Kevin Pietersen rift will take some healing - Jonathan Agnew
- Published
The decision by England to omit Kevin Pietersen from the squad to tour India in November underlines the scale of the rift between the two camps.
The England and Wales Cricket Board knows the risk it is taking by omitting such a proven match-winner and the pressure it is piling on the young batsmen who are going to India, but it still decided it was not prepared to take Pietersen.
Kevin's mindset has been all over the place this summer, wanting to miss Test matches, retiring from one-day internationals, then announcing over YouTube that he wants to come back, and sending messages to the South African dressing-room.
I think England have told him to go away and think about things, that they need to see actions speaking louder than words.
If he wants to fully commit himself to England, he needs to show that through his actions this winter. He will have to cut short his Indian Premier League season, come back and score runs in county cricket at the start of the season and make himself available for the New Zealand Tests in May and the Ashes series that follows.

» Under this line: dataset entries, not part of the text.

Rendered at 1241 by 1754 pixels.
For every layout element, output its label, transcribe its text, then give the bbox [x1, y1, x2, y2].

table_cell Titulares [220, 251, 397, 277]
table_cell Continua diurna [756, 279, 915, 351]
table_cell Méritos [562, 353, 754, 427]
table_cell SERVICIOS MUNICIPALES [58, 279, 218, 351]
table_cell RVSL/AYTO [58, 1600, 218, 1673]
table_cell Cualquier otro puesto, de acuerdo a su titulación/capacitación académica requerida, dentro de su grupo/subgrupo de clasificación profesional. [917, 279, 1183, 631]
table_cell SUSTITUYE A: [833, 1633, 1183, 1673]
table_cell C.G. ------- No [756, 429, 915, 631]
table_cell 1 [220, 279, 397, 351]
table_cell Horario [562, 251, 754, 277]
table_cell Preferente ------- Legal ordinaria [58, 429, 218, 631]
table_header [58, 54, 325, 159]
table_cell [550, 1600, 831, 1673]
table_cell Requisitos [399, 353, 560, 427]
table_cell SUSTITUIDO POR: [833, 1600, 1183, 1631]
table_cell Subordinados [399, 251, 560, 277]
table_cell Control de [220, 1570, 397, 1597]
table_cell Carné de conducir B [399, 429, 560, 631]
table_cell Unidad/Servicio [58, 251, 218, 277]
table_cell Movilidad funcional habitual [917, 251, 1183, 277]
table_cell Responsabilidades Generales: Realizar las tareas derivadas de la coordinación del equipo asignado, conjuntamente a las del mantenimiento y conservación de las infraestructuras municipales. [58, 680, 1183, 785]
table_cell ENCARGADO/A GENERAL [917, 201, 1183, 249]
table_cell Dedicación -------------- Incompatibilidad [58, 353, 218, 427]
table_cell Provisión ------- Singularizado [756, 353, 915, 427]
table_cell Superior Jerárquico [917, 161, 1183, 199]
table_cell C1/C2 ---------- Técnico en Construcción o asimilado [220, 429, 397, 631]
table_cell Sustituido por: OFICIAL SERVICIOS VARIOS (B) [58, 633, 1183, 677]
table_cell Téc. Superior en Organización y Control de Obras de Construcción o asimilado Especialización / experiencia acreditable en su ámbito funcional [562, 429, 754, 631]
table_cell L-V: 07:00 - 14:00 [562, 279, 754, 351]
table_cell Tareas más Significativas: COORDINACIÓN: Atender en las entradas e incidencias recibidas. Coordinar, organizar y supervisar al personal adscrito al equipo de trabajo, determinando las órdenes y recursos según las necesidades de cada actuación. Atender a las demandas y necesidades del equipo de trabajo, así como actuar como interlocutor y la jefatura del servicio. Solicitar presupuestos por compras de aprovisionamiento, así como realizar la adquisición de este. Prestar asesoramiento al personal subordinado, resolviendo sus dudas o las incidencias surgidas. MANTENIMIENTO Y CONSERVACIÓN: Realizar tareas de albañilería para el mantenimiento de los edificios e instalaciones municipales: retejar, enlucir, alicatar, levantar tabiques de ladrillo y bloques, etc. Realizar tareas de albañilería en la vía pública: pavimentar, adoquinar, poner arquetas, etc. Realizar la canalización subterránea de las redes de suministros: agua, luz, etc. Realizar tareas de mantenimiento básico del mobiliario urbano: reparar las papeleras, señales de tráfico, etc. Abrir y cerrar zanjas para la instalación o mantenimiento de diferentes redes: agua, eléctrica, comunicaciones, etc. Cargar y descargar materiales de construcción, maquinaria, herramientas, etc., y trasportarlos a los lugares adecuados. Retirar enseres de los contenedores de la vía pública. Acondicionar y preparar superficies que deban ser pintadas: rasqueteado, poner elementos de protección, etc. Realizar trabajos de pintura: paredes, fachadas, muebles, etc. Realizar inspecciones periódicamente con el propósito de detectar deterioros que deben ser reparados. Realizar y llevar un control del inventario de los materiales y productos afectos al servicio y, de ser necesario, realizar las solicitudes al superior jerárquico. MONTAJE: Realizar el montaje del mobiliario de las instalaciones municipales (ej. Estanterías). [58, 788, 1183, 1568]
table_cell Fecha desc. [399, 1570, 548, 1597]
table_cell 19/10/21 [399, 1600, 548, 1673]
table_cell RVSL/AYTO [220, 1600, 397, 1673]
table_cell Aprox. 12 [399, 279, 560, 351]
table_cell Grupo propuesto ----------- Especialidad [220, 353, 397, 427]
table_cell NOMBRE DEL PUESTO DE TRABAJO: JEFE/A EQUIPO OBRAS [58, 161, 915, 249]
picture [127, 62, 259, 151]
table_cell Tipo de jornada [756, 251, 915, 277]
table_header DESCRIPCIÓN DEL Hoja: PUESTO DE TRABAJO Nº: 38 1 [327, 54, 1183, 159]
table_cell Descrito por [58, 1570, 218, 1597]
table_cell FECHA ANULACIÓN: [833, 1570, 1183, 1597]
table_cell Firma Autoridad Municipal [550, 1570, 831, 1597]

The board has taken the view that Pietersen has put his own interests ahead of those of the team this summer and is telling him to go away and show them how much he wants to play for England. There is hope that, in the long term, he can be rehabilitated into the England side, but that is not going to be for a while.
It will be interesting to see how Pietersen reacts to this news. He was on the same flight as me out to Sri Lanka, where he will be working as a television pundit, and told me he was feeling "as good as gold", but he has a big decision to make.
He insists there are problems in the dressing-room, that he's not happy with people making fun of him and thinks he's been let down by team-mates, but I think that is just a smokescreen for the bigger issue of where he wants to play his cricket and make his money.
Now 32, he is no longer a contracted England player so he may well decide to stick two fingers up at the board and say: "That's it. I'm going to become a freelance Twenty20 cricketer, going around the world and making lots of money. Frankly, I don't want to play for you lot any more."
It's all a far cry from this time 12 months ago, when a seemingly close-knit and polished England side were rising to the number one spot in the world rankings. But such is the nature of sport and often successful dressing-rooms can be harder to manage than unsuccessful ones.
In winning teams, a little bit of complacency can come in and cliques develop. In unsuccessful teams, you are trying to dig yourself out of holes together and there is a one-for-all, all-for-one mentality.
England know it will be very difficult to go to India without their best batsman. With Andrew Strauss now retired and Ian Bell potentially flying home during the second Test for the birth of his first child, the batting line-up is desperately short of Test experience.
But it also presents a great opportunity for players like Joe Root and Nick Compton to establish themselves as Test players for years to come.